The Crimean Tatars of present-day Crimea are an indigenous Turkic-speaking people who bear a particular hatred toward Russians that harkens back to Tsarist times of the 18th through to the early 20th centuries. The Stalinist-era genocide (1944-1947) of the Tatars stands out as perhaps one of the most brutal episodes of the subsequent Soviet period marked by the sudden forced deportation of the Crimean Tatar population to predominantly central Asia. Upward of 240,000 were exiled with as many as 30,000 dying in the initial stages from hunger, thirst, disease and exposure. It was later revealed that more than 46% or 109,956 of the deported Tatar population perished during the entire interval. Many Tatars returned to Crimea during the Perestroika era in 1989 and particularly after Ukraine achieved its independence. By 2001, a Ukrainian census identified 243,433 Crimean Tatars representing a notable milestone in their repatriation.
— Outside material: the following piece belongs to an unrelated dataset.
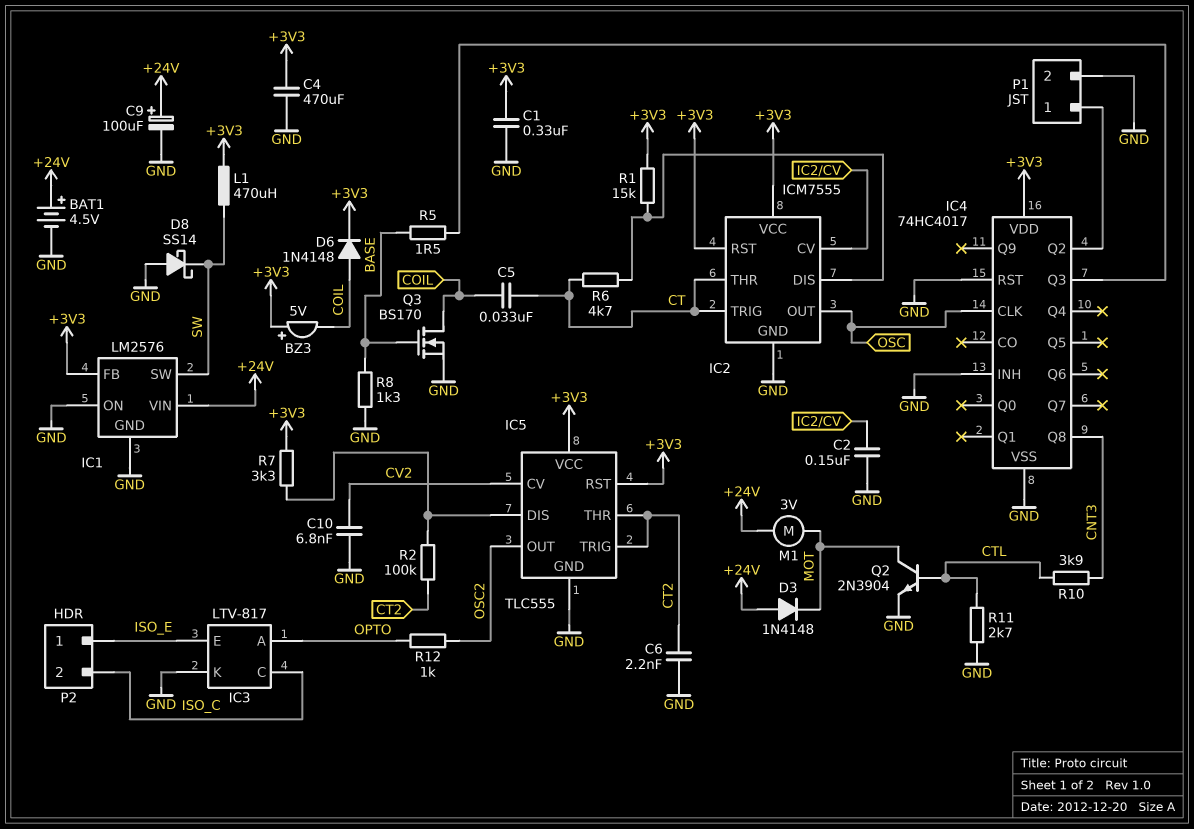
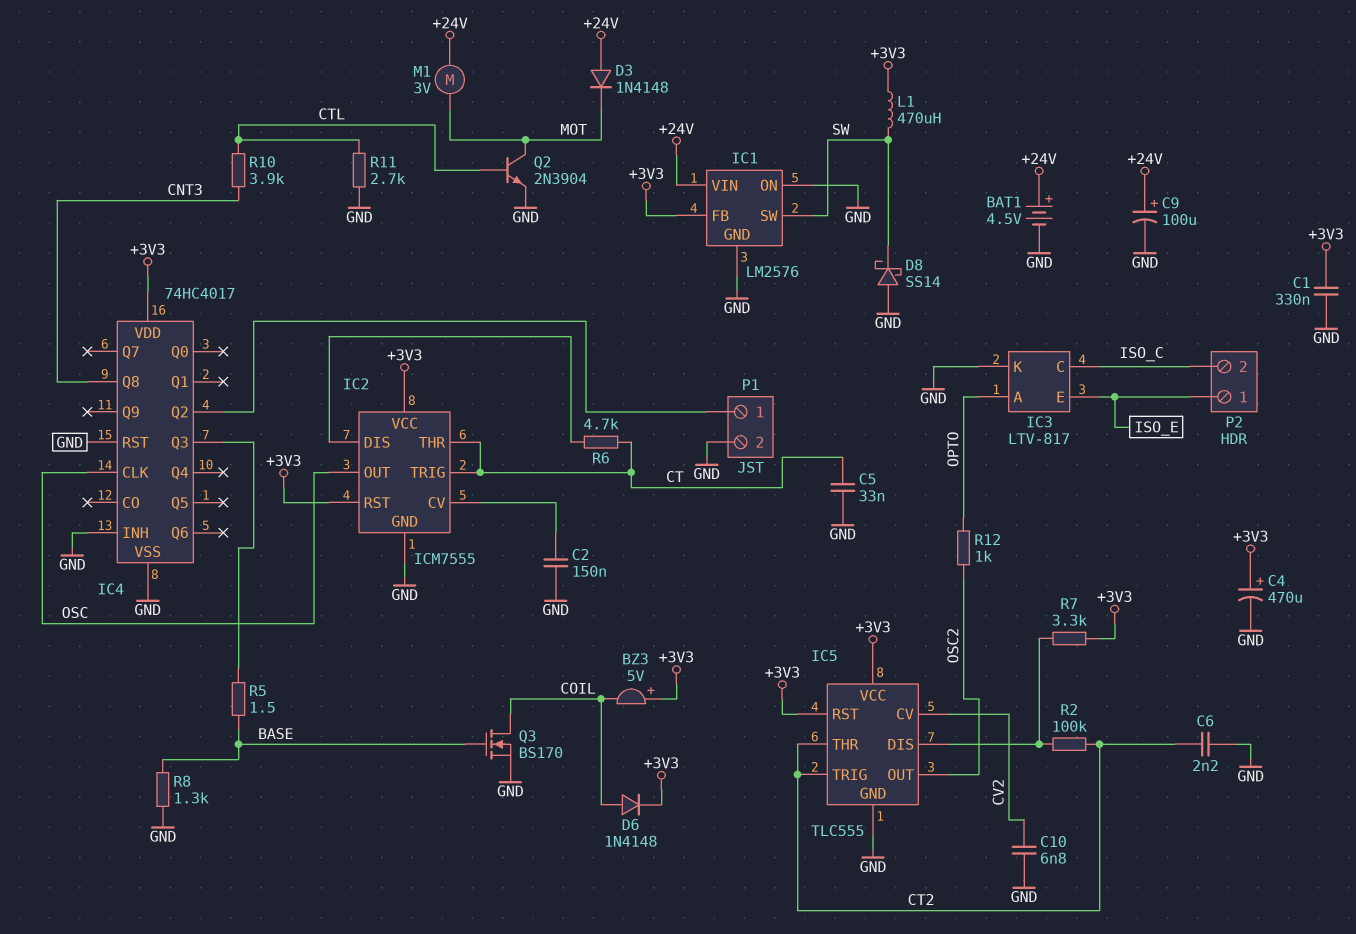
C4: 470uF (+3V3, GND) -> 470uF (plus +3V3, minus GND)
C5: 33nF (COIL, CT) -> 33nF (CT, GND)
R1: 15k (+3V3, IC2/DIS) -> none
A new nightmare for the Tatars would return in 2014 with Russia’s invasion and annexation of Crimea that launched its conflict with Ukraine. When its full-scale invasion of Ukraine began in 2022, a partisan network of Ukrainians and Crimean Tatars formed under the name ATESH, the Tatar word for “fire.” The unit operates as a decentralized covert paramilitary organization and is supported by a unit of the AFU Special Operations Forces. They provide intelligence for striking strategic targets, conduct sabotage operations within the Russian-occupied territories of Ukraine and in the Russian Federation, disrupting supply lines and destroying railway logistics primarily. A key intervention has been the elimination of electronic warfare systems enabling Ukrainian drones to strike vital fuel depots and refineries. ATESH has developed a considerable underground network effective in dismantling the Russian rear support infrastructure and its air-defense operations. With such disruptions in Crimea in particular, conditions have now reached a point where the Russian military has been evacuating naval command staff with their families and what has remained of its Black Sea Fleet to Russian shores. Even air defense systems are being withdrawn because of their vulnerability, hardly a sign of confidence for those remaining.

Epilogue
It would be wrong to discount the current resentment of ethnic minorities toward the Kremlin. It has escalated from earlier stages of Putin’s war in Ukraine to a point where it could contribute significantly to the ultimate disintegration of the Russian Federation. The sentiment is widespread and amounts to a serious threat to a regime that is not only losing ground militarily in Ukraine but losing Russia’s future economically. General public dissatisfaction has grown over a protracted war, persistently high inflation and mounting taxation. Significant numbers from Russia’s ethnic communities have taken up arms against the Kremlin on the Ukrainian front while Russian military casualties approach 1.4 million. Morale and military unit cohesion have degraded considerably. Desertions doubled from 2024 to 2025 with estimates exceeding 70,000. As the tide of war shifts in favor of Ukraine and further territorial gains succeed in areas such as Crimea, a momentum may gather on Russia’s domestic front that creates the sort of unexpected outcome most feared in the Kremlin – the collapse of the regime and a return of chaos on a massive scale. A new Russia may be forced to reconsider how it thinks of itself without an aligned federation of ethnic minorities who have been repeatedly denied their independence for the sake of Moscow’s convenience.

‘When Ukrainians return to the land where their ancestors are buried, those living on this land will envy the dead.”